The posts of the Moon’s perigee and apogee times with distances in megameters are geocentric to avoid gyrations due to the Earth’s rotation. However, the times of the Moon’s four primary phases are posted for topocentric (Chicagoland) observers. They are based on the fraction of the apparent lunar disk that is illuminated, rather than the simplistic geocentric angular separations delimiting the four lunation quarters that are commonly printed on calendars. The Moon’s topocentric angular width in arcminutes is shown for the time of each Full Moon. The topocentric phase data should appear fairly accurate throughout North America.
Apparent separations of less than 5° among bright planets and stars are posted, if greater than 10° from the Sun. The solar longitudinal oppositions and conjunctions of the planets and Vesta are shown, as are the greatest eastern and western direct elongations from the Sun for Mercury and Venus.

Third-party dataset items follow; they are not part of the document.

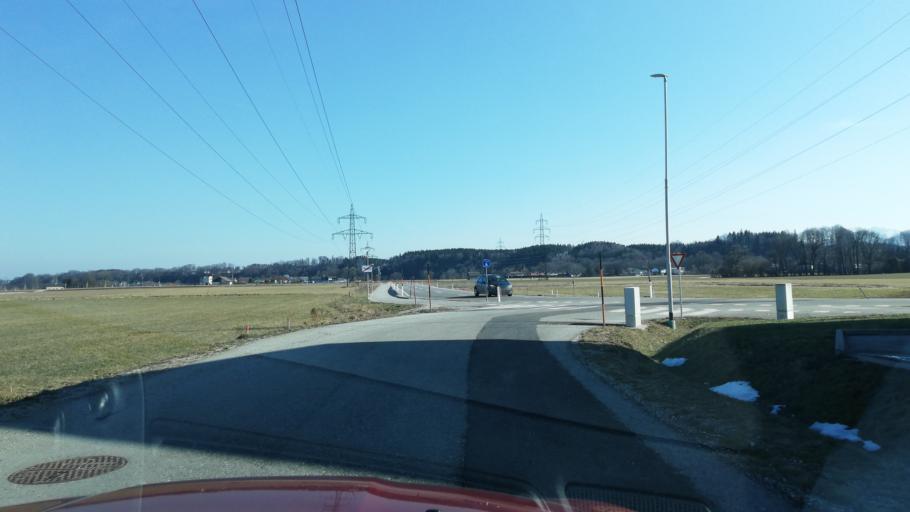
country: AT
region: Upper Austria
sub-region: Politischer Bezirk Vocklabruck
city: Attnang-Puchheim
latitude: 47.9881
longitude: 13.6953
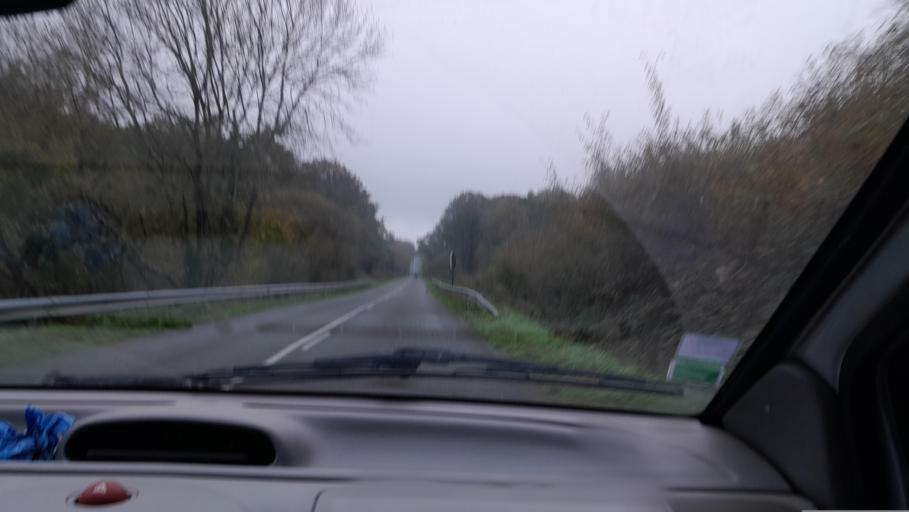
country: FR
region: Pays de la Loire
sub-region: Departement de la Mayenne
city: Ahuille
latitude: 48.0496
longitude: -0.8687
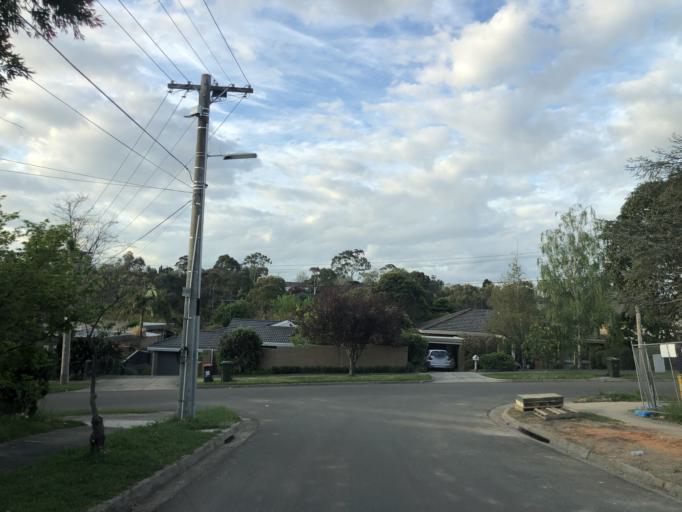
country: AU
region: Victoria
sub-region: Monash
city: Ashwood
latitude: -37.8710
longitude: 145.1280
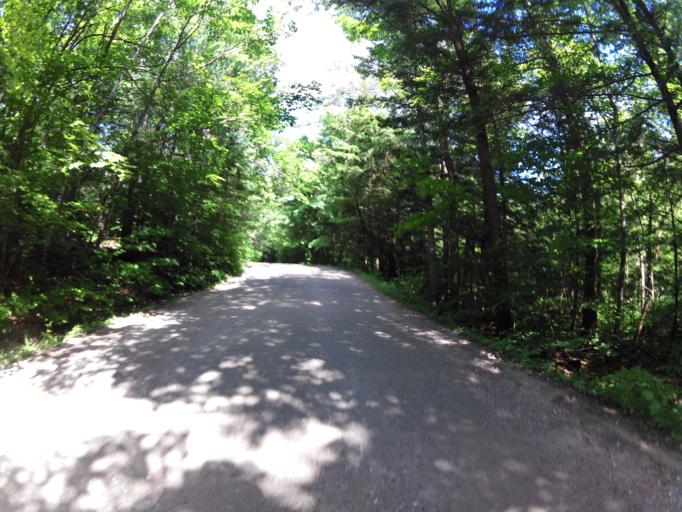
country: CA
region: Quebec
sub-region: Outaouais
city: Wakefield
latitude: 45.5993
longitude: -76.0035
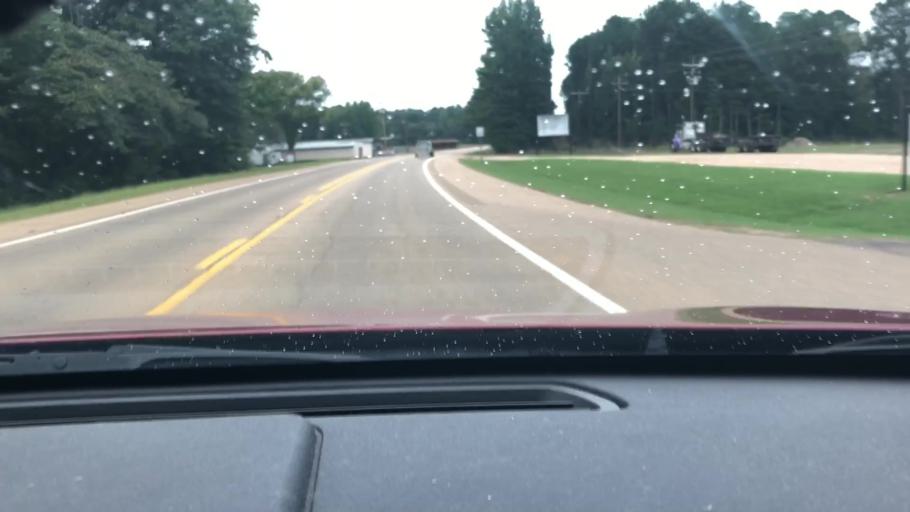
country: US
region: Arkansas
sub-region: Lafayette County
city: Stamps
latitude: 33.3675
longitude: -93.5159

The posted solar and lunar eclipses, may or may not be visible in Chicagoland. All lunar occultations at least 10° from the Sun of bright planets and first magnitude stars are posted. Those for which at least the immersion or emersion is visible during nighttime from Chicagoland are tagged with the letters Chgo, even for stars as dim as magnitude +4.00.
The rising and setting times for the Sun, Moon and planets are ideally for northwest suburban Chicago, but should remain correct within a minute or two for all of Chicagoland. For each planet, only its rising or setting occurs at night, and that is the one listed. The planetary risings and settings are shown for odd numbered dates; averaging the times on either side should be sufficient for even numbered dates.
The peak dates for major meteor showers are posted. Each month a graphic appears in the calendar’s lower right featuring an upcoming astronomical event.